Let $A,B\in M_n(\mathbb{R})$ be real (or complex) square matrices. Generally speaking,
$${\rm trace}(AB)\neq {\rm trace}(A){\rm trace}(B)$$
There are a lot of 'easy' examples where this doesn't hold. What is not obvious to me is whether there is any chance of it working for something other than $A=B=0$, the zero matrix. Even if you work out the details for $n=2$ the algebraic condition is not very insightful.
Question: What are sufficient or necessary conditions on $A$ and $B$ under which the trace is multiplicative, i.e., ${\rm trace}(AB)= {\rm trace}(A){\rm trace}(B)$?
Edit: This post from 2014 asked whether the trace is multiplicative or not. I am well aware that it is not, but a distinct question is whether there are conditions on $A$ and $B$ under which the trace becomes multiplicative.
Not really an answer, but too long for a comment.
Consider just diagonal matrices. Let \begin{align} A = \begin{bmatrix} a & 0\\ 0 & a \end{bmatrix} \ \ \text{ and } \ \ B = \begin{bmatrix} b & 0\\ 0 & b \end{bmatrix}, \end{align} then \begin{align} \operatorname{tr}(AB) = 2ab = 4ab= \operatorname{tr}(A)\operatorname{tr}(B). \end{align} This means either $a$ or $b$ must be zero. So, whatever conditions you have must rule out scalar multiples of the identity.

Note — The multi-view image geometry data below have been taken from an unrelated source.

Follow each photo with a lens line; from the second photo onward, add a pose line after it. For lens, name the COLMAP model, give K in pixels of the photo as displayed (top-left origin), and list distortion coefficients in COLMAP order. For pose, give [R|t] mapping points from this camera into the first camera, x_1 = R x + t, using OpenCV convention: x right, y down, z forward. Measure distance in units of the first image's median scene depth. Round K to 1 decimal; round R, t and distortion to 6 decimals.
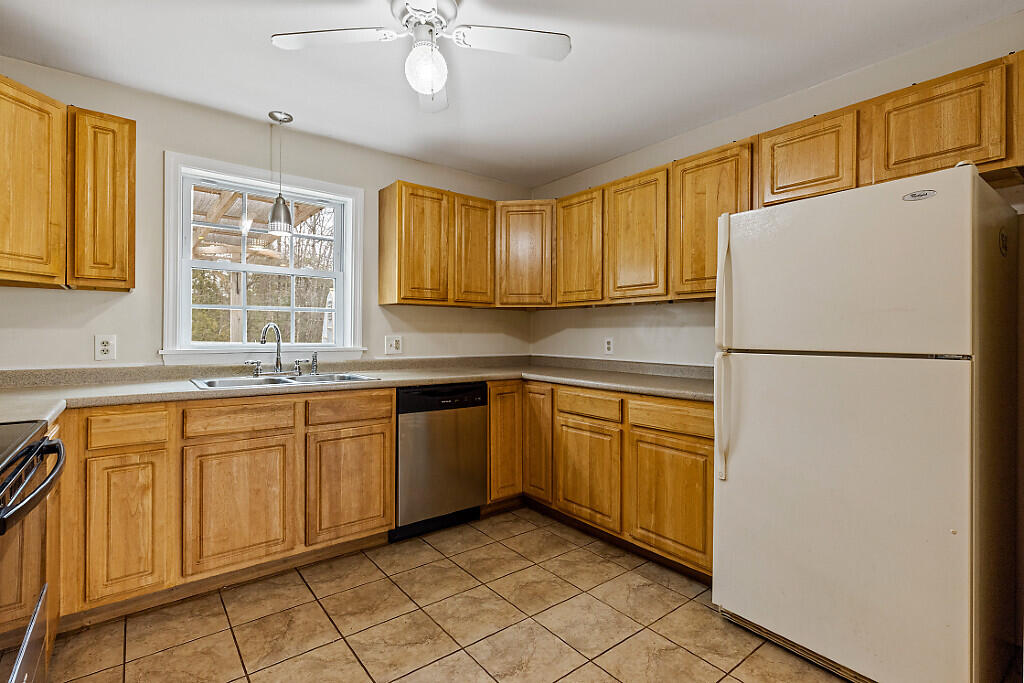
lens RADIAL K [[466.2, 0, 511.2], [0, 466.2, 323.2], [0, 0, 1]] dist [0.007001, -0.000432]
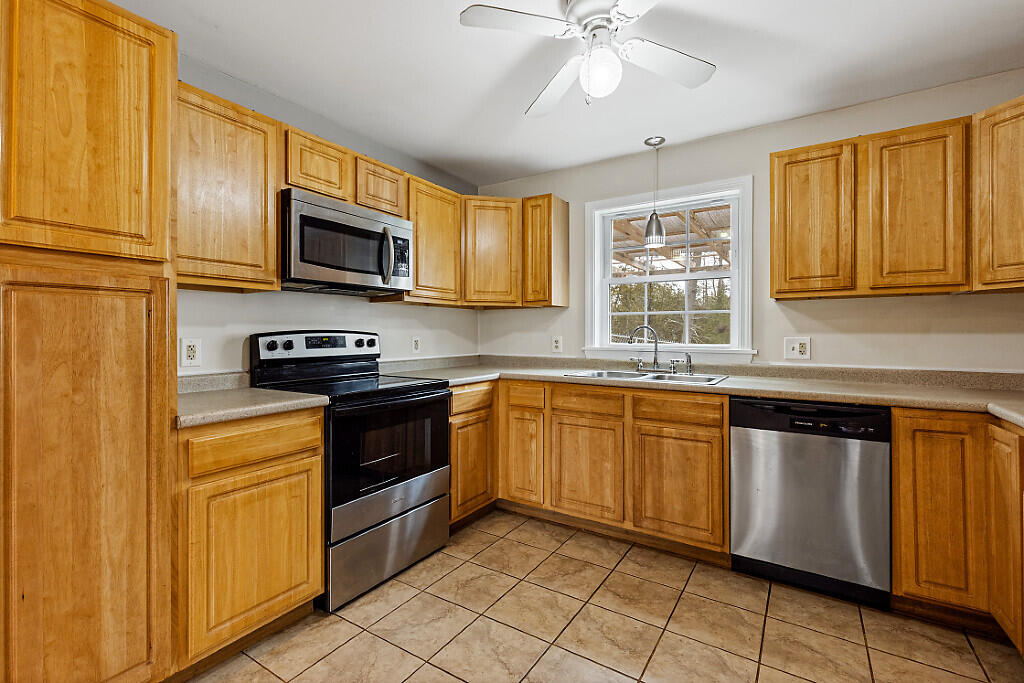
lens RADIAL K [[466.2, 0, 511.2], [0, 466.2, 323.2], [0, 0, 1]] dist [0.007001, -0.000432]
pose [[0.328506, -0.027168, -0.944111, 0.498327], [0.022392, 0.999529, -0.020972, 0.010817], [0.944237, -0.014251, 0.328959, 0.343258]]
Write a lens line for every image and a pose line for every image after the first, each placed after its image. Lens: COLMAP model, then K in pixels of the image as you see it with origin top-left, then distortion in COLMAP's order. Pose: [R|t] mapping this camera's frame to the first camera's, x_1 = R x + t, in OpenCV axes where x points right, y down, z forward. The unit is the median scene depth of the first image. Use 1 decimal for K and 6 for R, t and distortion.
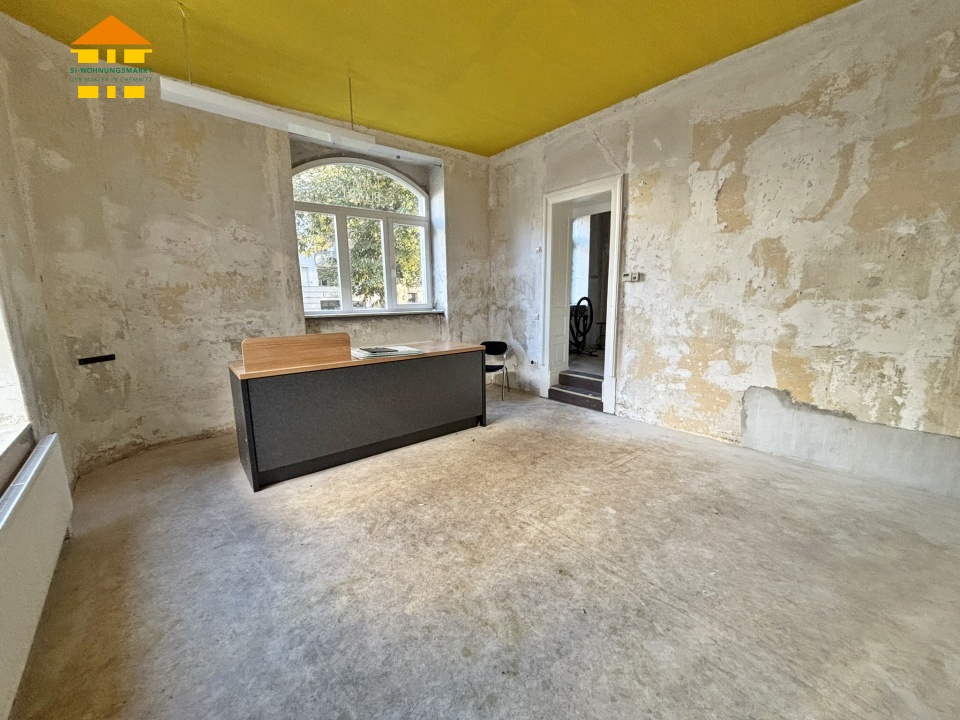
lens RADIAL K [[383.4, 0, 474.5], [0, 383.4, 360.8], [0, 0, 1]] dist [0.006691, -0.003121]
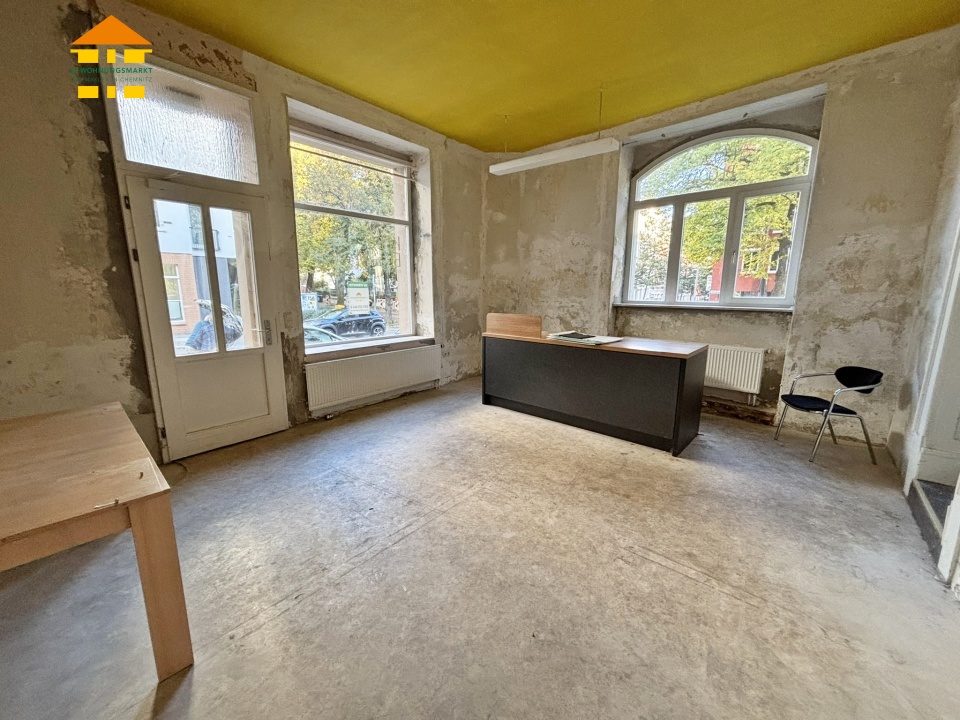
lens RADIAL K [[383.4, 0, 474.9], [0, 383.4, 357.5], [0, 0, 1]] dist [0.006691, -0.003121]
pose [[0.159864, 0.191620, -0.968362, 0.817617], [-0.167878, 0.971966, 0.164619, -0.102227], [0.972759, 0.136251, 0.187551, 0.510460]]
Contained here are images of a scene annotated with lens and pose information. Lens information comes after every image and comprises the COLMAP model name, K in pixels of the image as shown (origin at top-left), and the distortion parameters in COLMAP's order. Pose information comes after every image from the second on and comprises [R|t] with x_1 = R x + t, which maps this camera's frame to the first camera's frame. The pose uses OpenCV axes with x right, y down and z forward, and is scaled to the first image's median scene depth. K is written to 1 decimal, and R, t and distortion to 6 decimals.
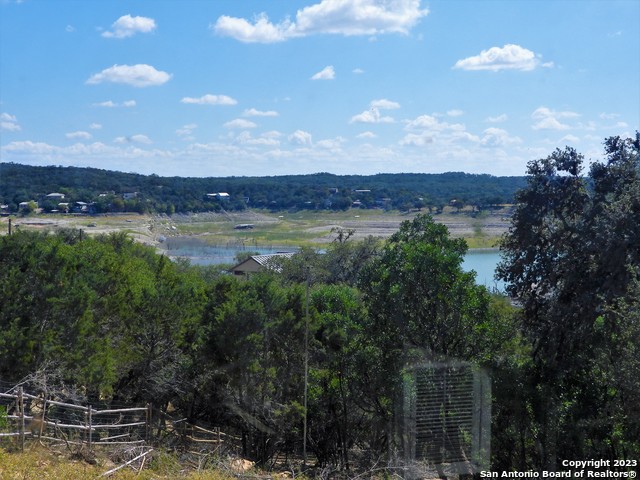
lens RADIAL K [[949.4, 0, 321.5], [0, 949.4, 240.4], [0, 0, 1]] dist [-0.006329, 0.000000]
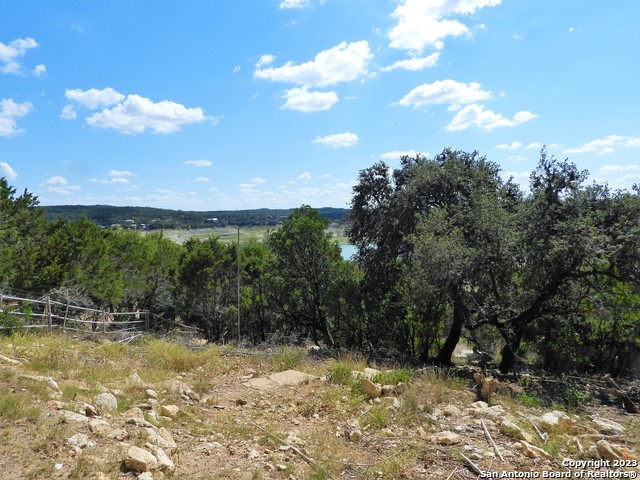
lens RADIAL K [[454.4, 0, 317.1], [0, 454.4, 240.2], [0, 0, 1]] dist [-0.007994, 0.000982]
pose [[0.993143, -0.020188, 0.115149, 0.032074], [0.020433, 0.999791, -0.000947, 0.049741], [-0.115106, 0.003293, 0.993348, 0.137925]]
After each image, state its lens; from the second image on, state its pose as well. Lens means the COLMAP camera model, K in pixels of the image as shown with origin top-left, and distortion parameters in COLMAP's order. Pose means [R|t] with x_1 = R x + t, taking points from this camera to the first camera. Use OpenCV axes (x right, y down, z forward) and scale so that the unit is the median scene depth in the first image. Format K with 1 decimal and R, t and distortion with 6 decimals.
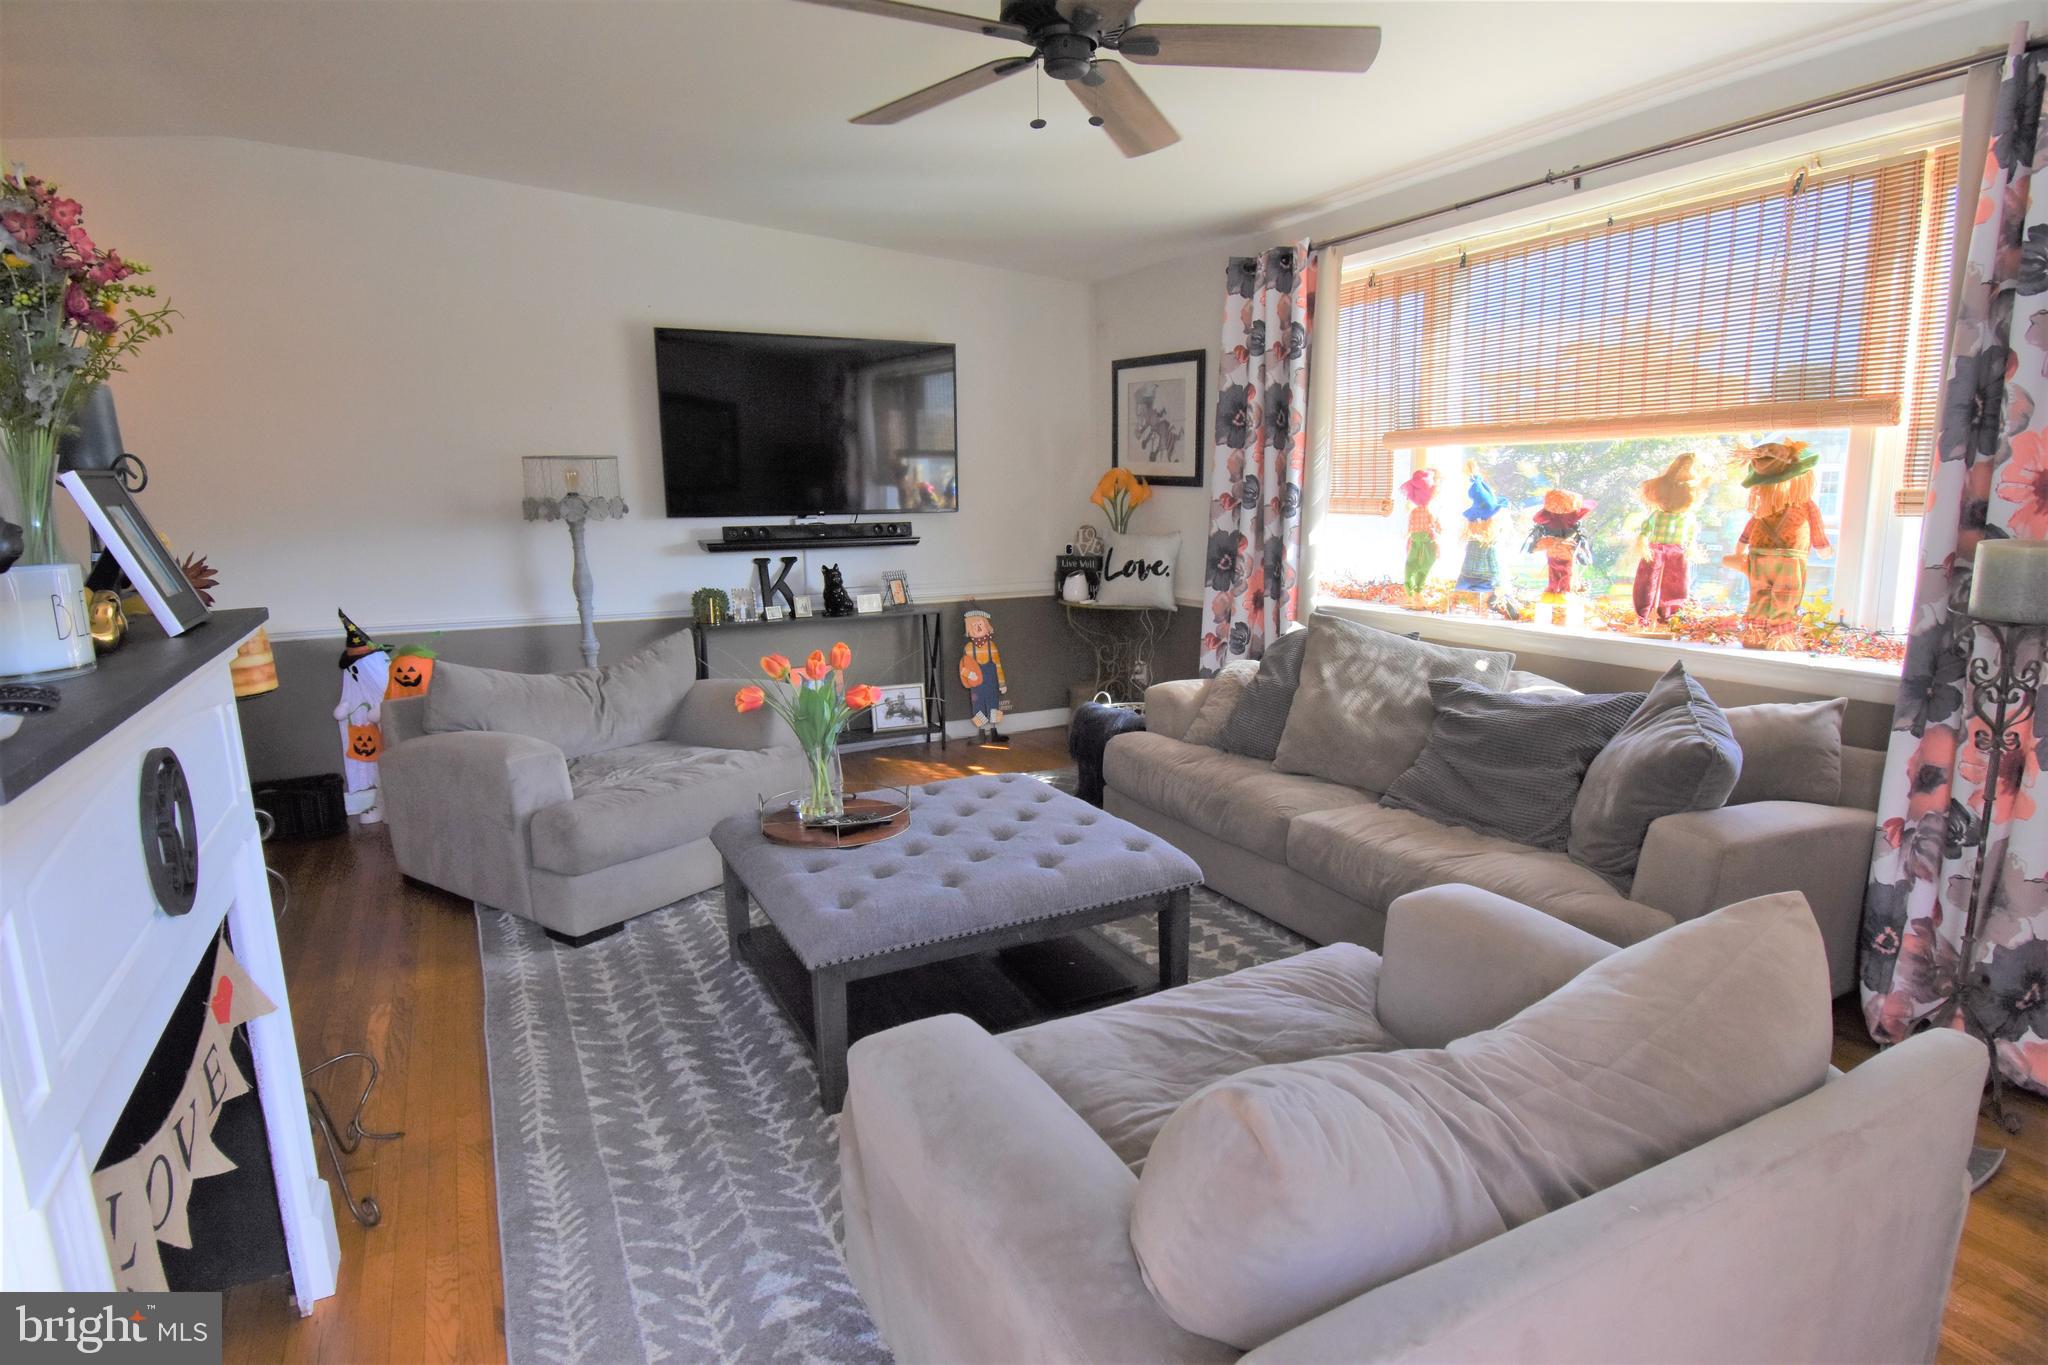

In general, let (you can do this by diagonalizing one of the matrices) \begin{align} A = \begin{bmatrix} a & b\\ c & d \end{bmatrix} \ \ \text{ and } \ \ B = \begin{bmatrix} \lambda_1 & 0\\ 0 & \lambda_2 \end{bmatrix}. \end{align} Then \begin{align} \operatorname{tr}(AB)= \lambda_1 a+\lambda_2 d = (a+d)(\lambda_1+\lambda_2)=\operatorname{tr}(A)\operatorname{tr}(B) \end{align} if and only if $\lambda_1 d+\lambda_2 a = 0$. This means $[\lambda_1, \lambda_2]^T\perp [d, a]^T = M [a, d]^T$ where $M = \begin{bmatrix} 0 & 1\\ 1 & 0\end{bmatrix}$ .